Data for the task Start Marker
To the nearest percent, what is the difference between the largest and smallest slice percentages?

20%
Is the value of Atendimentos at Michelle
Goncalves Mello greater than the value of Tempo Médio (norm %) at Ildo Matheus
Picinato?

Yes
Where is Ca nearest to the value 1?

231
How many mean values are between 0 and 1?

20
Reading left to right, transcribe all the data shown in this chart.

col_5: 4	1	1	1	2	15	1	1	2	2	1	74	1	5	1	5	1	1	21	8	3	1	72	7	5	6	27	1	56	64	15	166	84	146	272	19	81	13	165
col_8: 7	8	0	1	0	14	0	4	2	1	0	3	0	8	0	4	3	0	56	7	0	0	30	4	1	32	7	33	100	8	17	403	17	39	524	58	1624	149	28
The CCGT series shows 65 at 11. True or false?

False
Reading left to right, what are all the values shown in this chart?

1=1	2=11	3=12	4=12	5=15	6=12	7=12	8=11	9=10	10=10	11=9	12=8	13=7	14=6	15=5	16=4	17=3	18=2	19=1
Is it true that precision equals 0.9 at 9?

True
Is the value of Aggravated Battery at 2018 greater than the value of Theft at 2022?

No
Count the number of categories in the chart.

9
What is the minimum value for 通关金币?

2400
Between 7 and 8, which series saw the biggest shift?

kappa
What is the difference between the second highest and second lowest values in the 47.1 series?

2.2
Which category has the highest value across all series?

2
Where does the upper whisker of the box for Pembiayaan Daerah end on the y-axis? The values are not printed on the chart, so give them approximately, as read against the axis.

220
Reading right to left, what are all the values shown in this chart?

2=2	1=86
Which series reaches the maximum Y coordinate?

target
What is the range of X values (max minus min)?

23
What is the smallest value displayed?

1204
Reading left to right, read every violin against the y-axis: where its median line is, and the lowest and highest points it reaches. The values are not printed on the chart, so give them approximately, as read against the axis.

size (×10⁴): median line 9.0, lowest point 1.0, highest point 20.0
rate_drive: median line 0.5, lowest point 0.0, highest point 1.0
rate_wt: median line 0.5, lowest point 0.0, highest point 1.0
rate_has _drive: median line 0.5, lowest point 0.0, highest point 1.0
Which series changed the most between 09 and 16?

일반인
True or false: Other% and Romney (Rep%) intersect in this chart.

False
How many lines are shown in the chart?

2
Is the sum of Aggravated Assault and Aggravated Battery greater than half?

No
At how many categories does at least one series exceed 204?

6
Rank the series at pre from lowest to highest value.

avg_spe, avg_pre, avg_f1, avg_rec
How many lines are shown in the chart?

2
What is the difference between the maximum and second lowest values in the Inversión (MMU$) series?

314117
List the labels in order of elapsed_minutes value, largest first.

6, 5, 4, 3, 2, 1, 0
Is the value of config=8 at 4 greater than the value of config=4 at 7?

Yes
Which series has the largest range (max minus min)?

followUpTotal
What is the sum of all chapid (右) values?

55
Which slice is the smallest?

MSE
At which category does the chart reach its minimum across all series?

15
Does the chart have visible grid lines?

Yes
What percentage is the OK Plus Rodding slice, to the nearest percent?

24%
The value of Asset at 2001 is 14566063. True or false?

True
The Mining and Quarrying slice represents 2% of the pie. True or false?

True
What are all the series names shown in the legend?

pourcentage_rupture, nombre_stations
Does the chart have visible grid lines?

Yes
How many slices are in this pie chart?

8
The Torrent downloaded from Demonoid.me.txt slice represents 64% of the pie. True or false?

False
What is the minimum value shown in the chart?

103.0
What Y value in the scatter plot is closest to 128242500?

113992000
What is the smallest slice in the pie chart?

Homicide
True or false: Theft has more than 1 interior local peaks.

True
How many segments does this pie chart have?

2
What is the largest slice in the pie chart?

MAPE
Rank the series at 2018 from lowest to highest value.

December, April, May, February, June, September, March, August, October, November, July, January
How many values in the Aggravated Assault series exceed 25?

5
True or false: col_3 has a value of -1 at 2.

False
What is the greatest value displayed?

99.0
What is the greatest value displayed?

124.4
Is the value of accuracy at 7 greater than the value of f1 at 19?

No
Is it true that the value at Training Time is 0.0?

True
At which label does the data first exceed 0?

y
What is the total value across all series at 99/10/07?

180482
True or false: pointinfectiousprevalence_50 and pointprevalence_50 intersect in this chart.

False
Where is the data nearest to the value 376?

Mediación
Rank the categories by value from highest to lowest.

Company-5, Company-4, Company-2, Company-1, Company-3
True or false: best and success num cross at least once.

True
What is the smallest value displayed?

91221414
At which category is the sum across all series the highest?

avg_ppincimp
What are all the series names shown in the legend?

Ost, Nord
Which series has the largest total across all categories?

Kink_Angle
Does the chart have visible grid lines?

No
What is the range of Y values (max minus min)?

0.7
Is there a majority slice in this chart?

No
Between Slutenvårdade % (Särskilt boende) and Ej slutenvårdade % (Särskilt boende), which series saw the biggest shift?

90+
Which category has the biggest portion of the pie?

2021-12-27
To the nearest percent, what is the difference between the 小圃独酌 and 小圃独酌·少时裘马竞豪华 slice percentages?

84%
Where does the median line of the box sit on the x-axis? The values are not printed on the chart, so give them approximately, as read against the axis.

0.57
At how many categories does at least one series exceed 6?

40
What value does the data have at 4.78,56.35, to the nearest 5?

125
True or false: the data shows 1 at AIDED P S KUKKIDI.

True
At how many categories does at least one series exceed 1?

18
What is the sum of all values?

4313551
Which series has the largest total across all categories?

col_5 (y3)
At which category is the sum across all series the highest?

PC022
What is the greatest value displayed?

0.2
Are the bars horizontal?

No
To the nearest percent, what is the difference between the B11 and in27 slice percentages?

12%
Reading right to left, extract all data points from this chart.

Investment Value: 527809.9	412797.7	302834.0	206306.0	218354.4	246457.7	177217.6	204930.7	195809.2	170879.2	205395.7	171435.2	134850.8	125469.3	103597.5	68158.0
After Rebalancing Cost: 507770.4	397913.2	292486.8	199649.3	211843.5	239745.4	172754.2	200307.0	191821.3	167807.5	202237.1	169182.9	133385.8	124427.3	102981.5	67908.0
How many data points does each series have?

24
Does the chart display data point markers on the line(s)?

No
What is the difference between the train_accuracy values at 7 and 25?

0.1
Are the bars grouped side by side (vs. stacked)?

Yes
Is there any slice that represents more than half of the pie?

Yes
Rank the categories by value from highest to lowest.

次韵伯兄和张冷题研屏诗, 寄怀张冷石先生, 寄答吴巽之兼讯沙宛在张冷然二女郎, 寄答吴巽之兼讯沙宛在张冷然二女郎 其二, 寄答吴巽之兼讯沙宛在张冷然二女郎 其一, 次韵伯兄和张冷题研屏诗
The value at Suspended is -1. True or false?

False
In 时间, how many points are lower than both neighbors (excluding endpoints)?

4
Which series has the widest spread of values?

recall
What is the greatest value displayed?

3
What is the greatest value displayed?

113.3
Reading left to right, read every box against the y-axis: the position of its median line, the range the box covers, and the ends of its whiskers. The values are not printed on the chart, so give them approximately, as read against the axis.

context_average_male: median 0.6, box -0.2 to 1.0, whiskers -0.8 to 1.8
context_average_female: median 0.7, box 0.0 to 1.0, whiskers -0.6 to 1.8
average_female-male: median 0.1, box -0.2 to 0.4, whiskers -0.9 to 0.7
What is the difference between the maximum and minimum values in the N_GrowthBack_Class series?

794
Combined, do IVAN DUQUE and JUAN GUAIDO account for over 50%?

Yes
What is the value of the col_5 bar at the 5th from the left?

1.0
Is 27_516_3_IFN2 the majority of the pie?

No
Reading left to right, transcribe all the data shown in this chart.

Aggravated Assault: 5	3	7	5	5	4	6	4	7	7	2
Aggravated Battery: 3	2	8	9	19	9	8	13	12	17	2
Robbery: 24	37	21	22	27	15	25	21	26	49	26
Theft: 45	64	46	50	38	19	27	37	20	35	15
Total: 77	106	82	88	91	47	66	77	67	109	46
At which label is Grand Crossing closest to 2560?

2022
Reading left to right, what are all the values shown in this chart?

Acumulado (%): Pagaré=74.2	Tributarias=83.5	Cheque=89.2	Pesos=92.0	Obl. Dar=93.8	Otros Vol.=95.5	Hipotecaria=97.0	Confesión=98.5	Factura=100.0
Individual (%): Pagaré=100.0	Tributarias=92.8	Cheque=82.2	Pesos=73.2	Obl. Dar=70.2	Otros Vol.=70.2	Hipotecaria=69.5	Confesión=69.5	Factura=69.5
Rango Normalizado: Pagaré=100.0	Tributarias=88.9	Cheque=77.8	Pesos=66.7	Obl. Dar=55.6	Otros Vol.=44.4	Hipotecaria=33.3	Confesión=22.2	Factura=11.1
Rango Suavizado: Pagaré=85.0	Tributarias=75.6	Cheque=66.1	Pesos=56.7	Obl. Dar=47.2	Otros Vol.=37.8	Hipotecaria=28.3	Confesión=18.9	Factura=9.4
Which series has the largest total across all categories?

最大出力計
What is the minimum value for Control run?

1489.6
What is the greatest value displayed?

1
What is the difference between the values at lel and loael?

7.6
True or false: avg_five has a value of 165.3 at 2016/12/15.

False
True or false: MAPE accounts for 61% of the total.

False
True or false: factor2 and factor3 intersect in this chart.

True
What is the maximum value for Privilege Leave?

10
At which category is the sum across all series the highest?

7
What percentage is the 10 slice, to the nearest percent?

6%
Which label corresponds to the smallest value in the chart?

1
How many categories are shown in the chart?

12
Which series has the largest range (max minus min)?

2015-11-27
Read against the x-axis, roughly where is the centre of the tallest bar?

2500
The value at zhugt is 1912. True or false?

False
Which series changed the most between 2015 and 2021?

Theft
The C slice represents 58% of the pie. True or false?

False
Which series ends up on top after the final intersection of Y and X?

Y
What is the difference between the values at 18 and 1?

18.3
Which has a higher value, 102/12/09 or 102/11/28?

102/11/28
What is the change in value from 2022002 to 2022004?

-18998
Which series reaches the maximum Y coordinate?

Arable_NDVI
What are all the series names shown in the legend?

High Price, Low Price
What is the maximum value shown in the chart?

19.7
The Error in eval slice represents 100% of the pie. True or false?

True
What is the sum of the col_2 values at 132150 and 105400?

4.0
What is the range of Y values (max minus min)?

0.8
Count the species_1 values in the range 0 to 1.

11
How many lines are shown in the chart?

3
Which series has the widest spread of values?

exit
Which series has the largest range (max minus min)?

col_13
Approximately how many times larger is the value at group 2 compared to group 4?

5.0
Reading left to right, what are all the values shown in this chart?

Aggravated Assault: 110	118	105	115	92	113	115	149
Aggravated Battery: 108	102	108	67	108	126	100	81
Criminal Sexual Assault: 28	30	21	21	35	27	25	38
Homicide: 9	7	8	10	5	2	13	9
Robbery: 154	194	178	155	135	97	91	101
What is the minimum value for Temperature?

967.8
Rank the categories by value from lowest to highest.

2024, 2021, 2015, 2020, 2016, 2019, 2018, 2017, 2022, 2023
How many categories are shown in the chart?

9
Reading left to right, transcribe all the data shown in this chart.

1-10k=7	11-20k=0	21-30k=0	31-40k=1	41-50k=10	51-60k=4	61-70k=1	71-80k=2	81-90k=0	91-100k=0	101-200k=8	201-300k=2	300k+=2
Data for the task End Marker
## Problem to work on:
List each line above that contains the word "greater". Letter case matters.

## Answer below:
Goncalves Mello greater than the value of Tempo Médio (norm %) at Ildo Matheus
Is the value of Aggravated Battery at 2018 greater than the value of Theft at 2022?
Is the sum of Aggravated Assault and Aggravated Battery greater than half?
Is the value of config=8 at 4 greater than the value of config=4 at 7?
Is the value of accuracy at 7 greater than the value of f1 at 19?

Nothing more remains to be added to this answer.